*YOUR INSTRUCTIONS*
Restate word for word the line with "Does the neurite" and all lines after it; please stop only at the end of the listing below.

================================

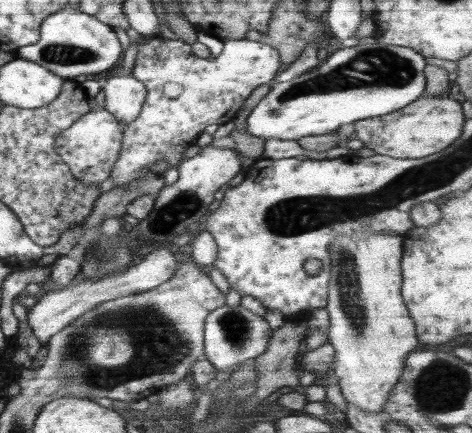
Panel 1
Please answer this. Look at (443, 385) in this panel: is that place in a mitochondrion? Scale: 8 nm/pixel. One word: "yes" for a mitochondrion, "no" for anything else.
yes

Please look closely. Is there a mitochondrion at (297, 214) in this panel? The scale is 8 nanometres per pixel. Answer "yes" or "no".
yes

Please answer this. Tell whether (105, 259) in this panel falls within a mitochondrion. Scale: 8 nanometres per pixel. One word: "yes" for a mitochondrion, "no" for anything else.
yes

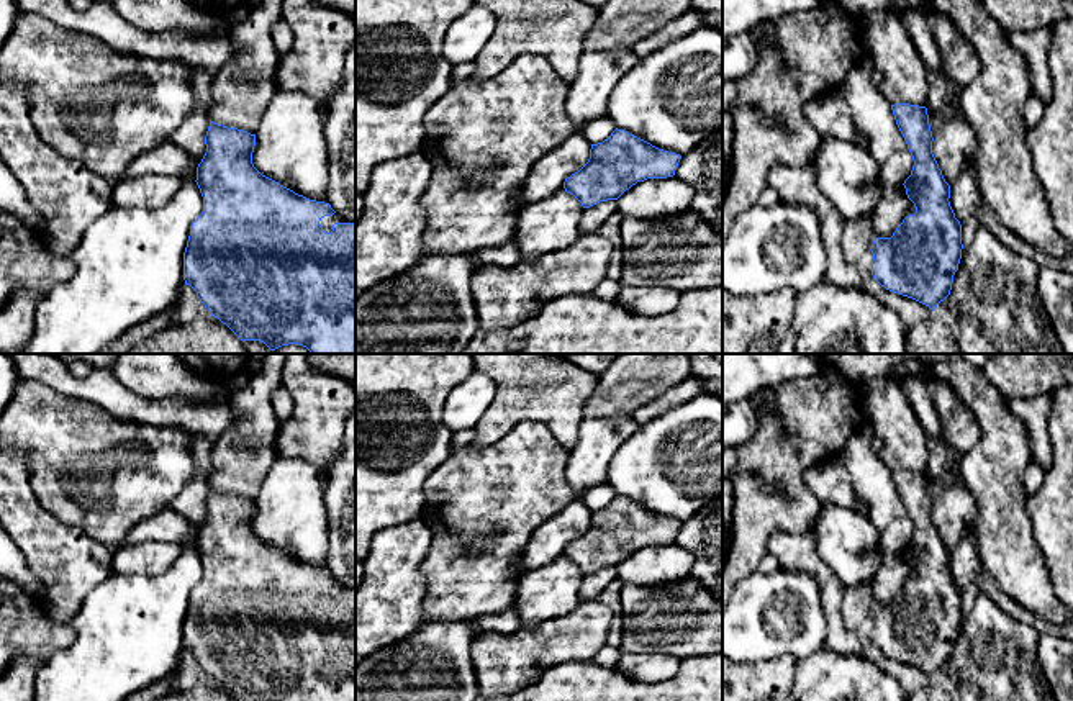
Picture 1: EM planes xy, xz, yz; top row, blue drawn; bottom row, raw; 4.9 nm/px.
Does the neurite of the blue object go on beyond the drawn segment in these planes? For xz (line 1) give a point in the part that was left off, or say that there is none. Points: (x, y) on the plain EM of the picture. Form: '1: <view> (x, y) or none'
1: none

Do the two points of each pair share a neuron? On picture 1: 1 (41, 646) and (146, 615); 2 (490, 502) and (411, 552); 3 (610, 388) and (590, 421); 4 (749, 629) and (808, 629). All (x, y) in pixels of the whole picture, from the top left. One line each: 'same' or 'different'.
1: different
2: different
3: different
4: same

================================

*YOUR RESPONSE*
Does the neurite of the blue object go on beyond the drawn segment in these planes? For xz (line 1) give a point in the part that was left off, or say that there is none. Points: (x, y) on the plain EM of the picture. Form: '1: <view> (x, y) or none'
1: none

Do the two points of each pair share a neuron? On picture 1: 1 (41, 646) and (146, 615); 2 (490, 502) and (411, 552); 3 (610, 388) and (590, 421); 4 (749, 629) and (808, 629). All (x, y) in pixels of the whole picture, from the top left. One line each: 'same' or 'different'.
1: different
2: different
3: different
4: same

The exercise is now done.